**REQUIREMENT:** Extract each line of the records below that contains the word "Mathieu".

**INPUT FOR THIS TASK:**
▬▬▬▬▬▬▬▬▬▬

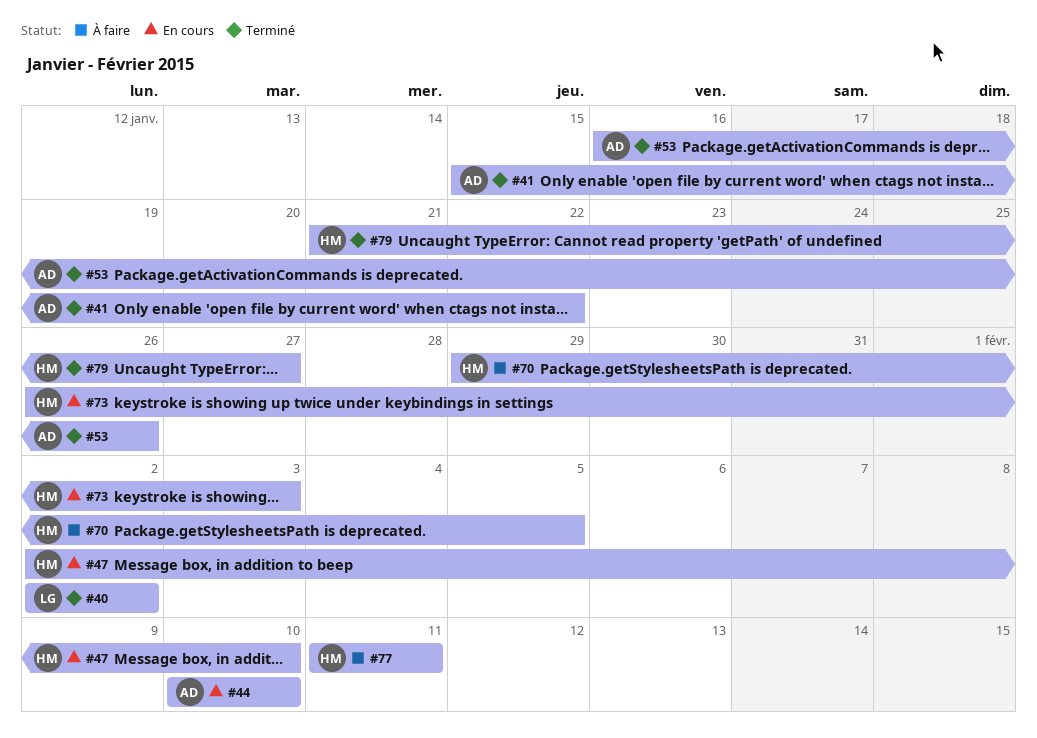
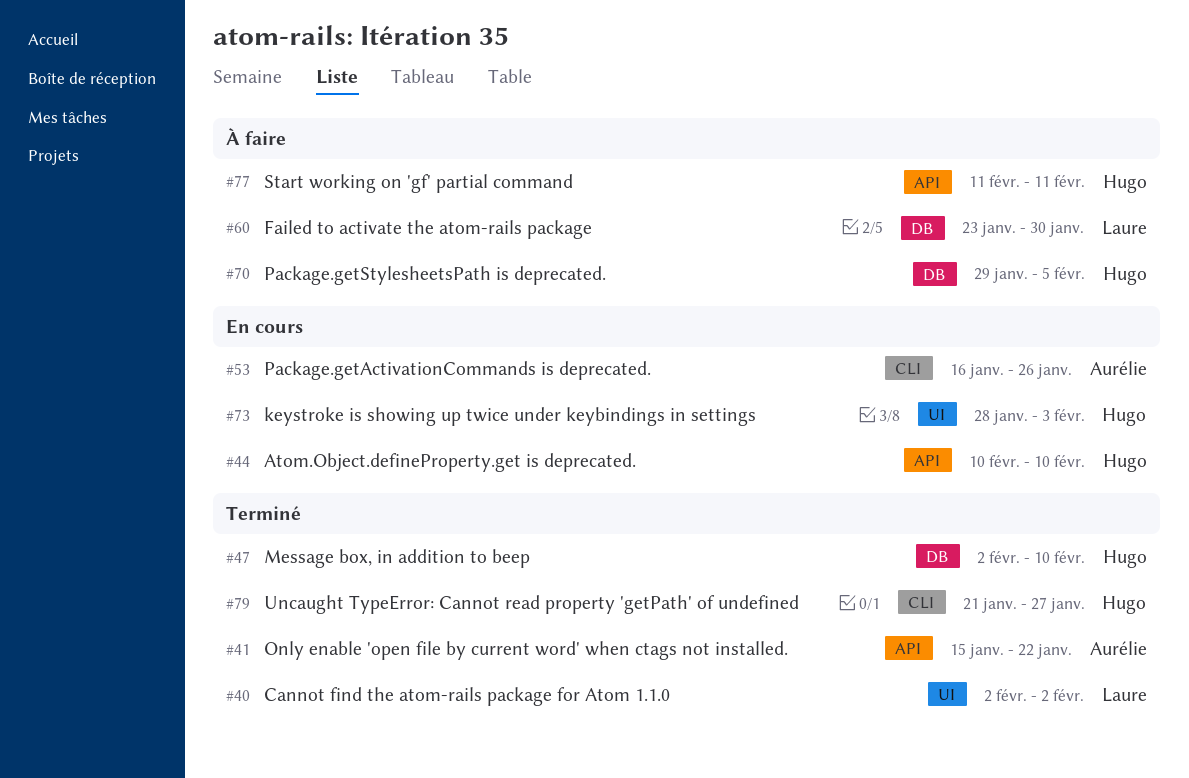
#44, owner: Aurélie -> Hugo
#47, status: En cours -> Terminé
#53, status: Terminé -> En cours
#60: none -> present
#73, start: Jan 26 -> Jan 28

▬▬▬▬▬▬▬▬▬▬

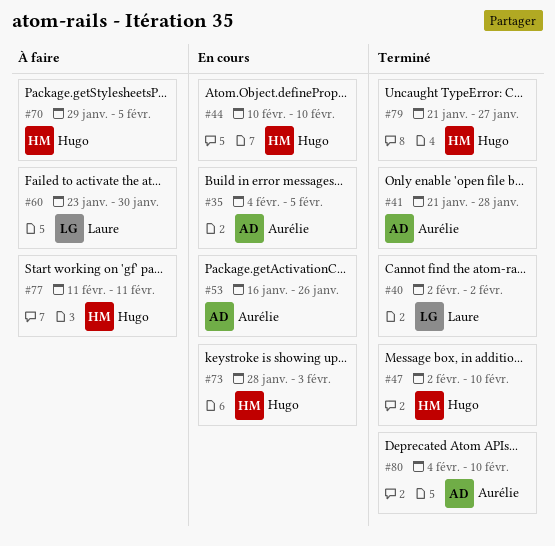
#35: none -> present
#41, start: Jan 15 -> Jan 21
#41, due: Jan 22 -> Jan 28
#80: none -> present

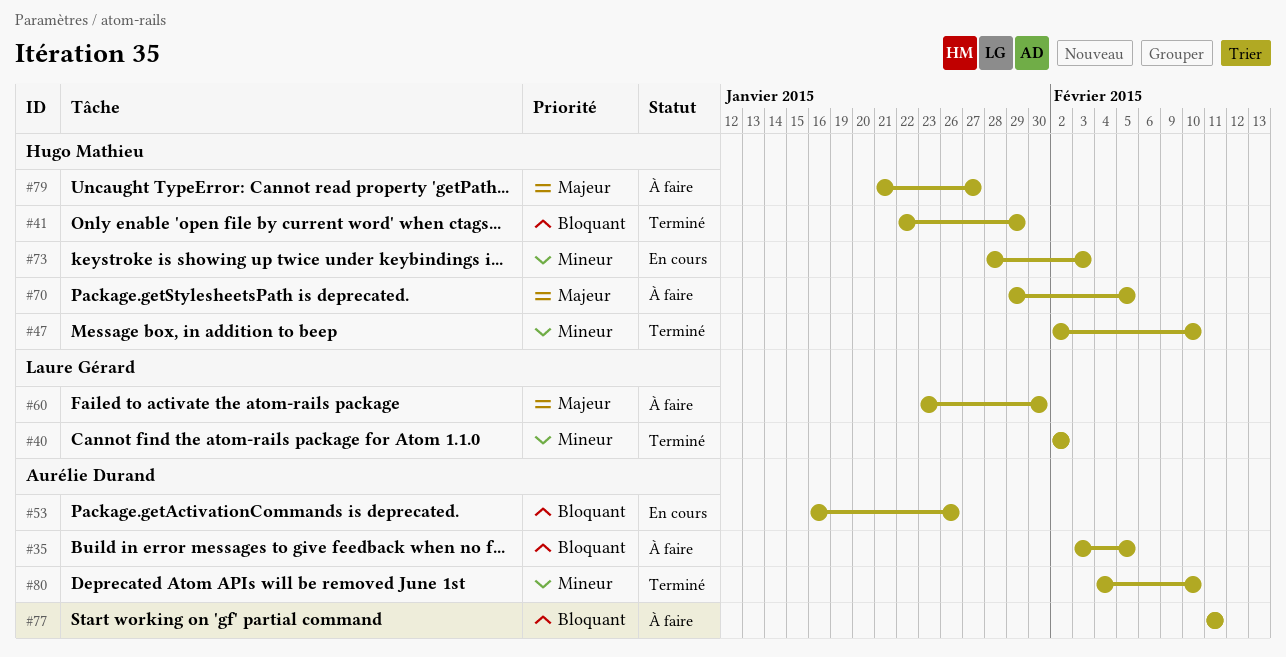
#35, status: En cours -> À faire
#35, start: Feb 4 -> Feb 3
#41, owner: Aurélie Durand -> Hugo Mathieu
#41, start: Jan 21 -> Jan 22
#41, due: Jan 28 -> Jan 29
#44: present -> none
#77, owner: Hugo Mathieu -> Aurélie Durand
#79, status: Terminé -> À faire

▬▬▬▬▬▬▬▬▬▬

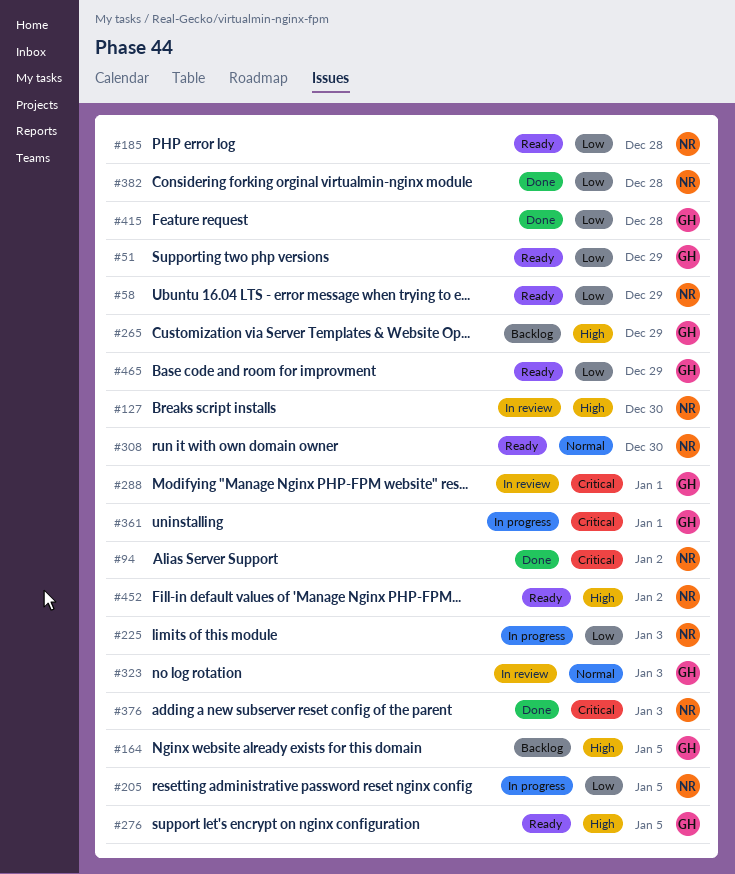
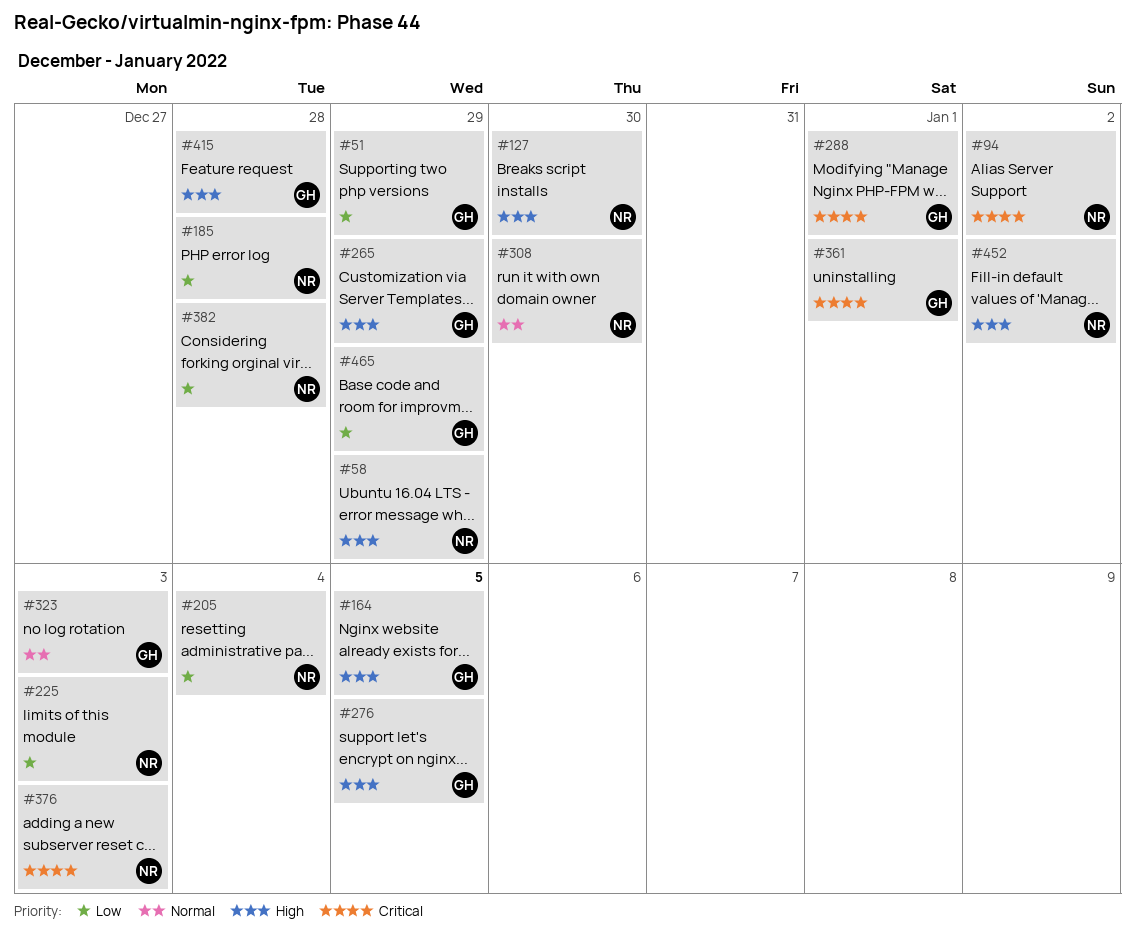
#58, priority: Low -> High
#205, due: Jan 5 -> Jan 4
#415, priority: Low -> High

▬▬▬▬▬▬▬▬▬▬

**SOLUTION BELOW:**
#41, owner: Aurélie Durand -> Hugo Mathieu
#77, owner: Hugo Mathieu -> Aurélie Durand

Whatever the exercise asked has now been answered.